The renewable energy industry knows all too well that one of the greatest hurdles to its growth is the nation’s outdated transmission system. While the government hasn’t jumped on the issue as quickly as the industry would like, major companies such as Google are taking steps to expand lines and transport electricity.
The mid-Atlantic regions holds 20% of the U.S. population, but the region has limited access to land-based renewable-energy resources. Reuters recently reported that Google and its partners (Good Energies, a private firm, and Japan’s Marubeni Corp.) have cleared the first major hurdle with U.S. regulators to build a $5 billion transmission line that would transport electricity from wind farms off the Atlantic coast. According to the article, the companies backing the project can earn a 12.59% return on their equity investment in the proposed power line, as the Federal Energy Regulatory Commission ruled.

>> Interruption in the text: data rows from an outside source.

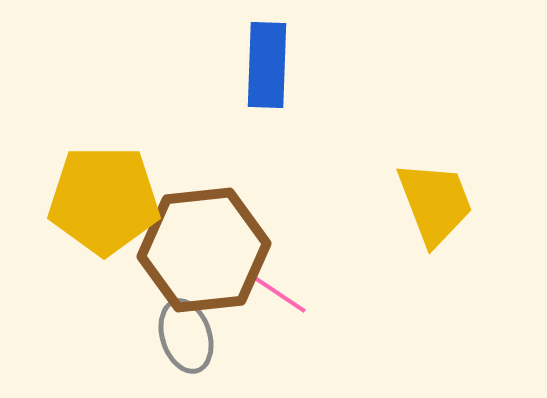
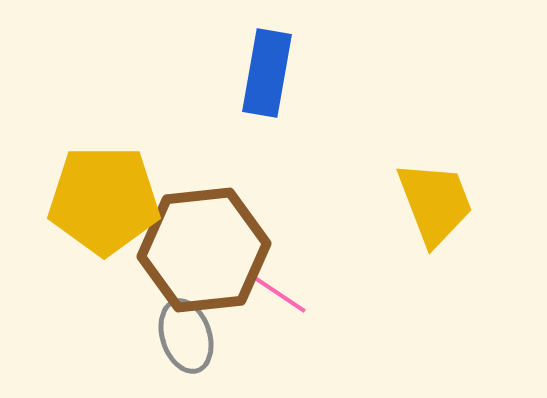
blue rectangle: moved 8 px down; rotated 8 degrees clockwise
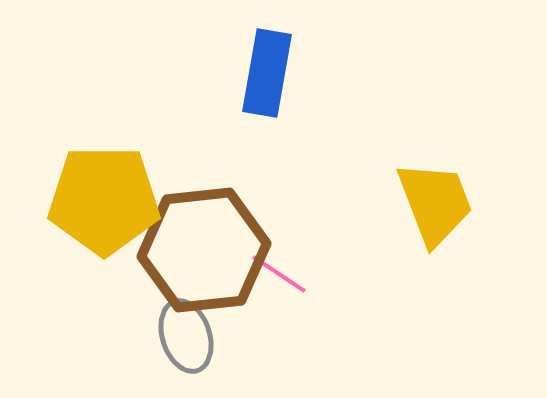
pink line: moved 20 px up
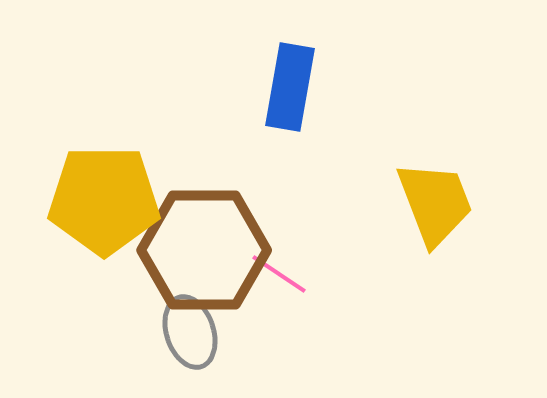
blue rectangle: moved 23 px right, 14 px down
brown hexagon: rotated 6 degrees clockwise
gray ellipse: moved 4 px right, 4 px up
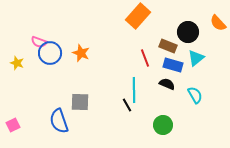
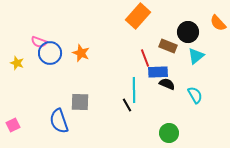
cyan triangle: moved 2 px up
blue rectangle: moved 15 px left, 7 px down; rotated 18 degrees counterclockwise
green circle: moved 6 px right, 8 px down
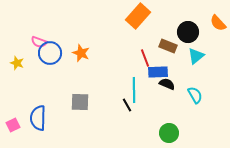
blue semicircle: moved 21 px left, 3 px up; rotated 20 degrees clockwise
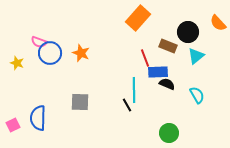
orange rectangle: moved 2 px down
cyan semicircle: moved 2 px right
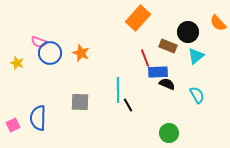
cyan line: moved 16 px left
black line: moved 1 px right
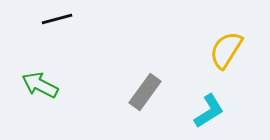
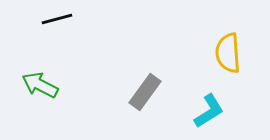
yellow semicircle: moved 2 px right, 3 px down; rotated 36 degrees counterclockwise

The project consists of two parallel transmission lines stretching from northern New Jersey to southern Virginia, and could transport up to 6,000 MW of electricity that would provide power to 1.9 million households. Electricity carried by the 250-mi lines would connect with the main electric grid at onshore sites in New Jersey, Delaware, Maryland, and Virginia.
The project still needs the Interior Department’s approval, as well as permission from several state agencies and the regional power grid operator, PJM. The companies hope to have the first phase of the transmission line operating in 2016.
Reuter’s reports that project sponsors commented in a filing with FERC, “Without a strong transmission backbone, offshore wind developers would need to build one or more individual radial transmission lines from each offshore wind project to the shore.
There are no major offshore wind farms operating in the United States at the moment, though more than a dozen have been proposed. One of the earliest projects expected to come online is Cape Wind off Massachusetts that will consist of 130 wind towers providing electricity to about 400,000 homes by 2013.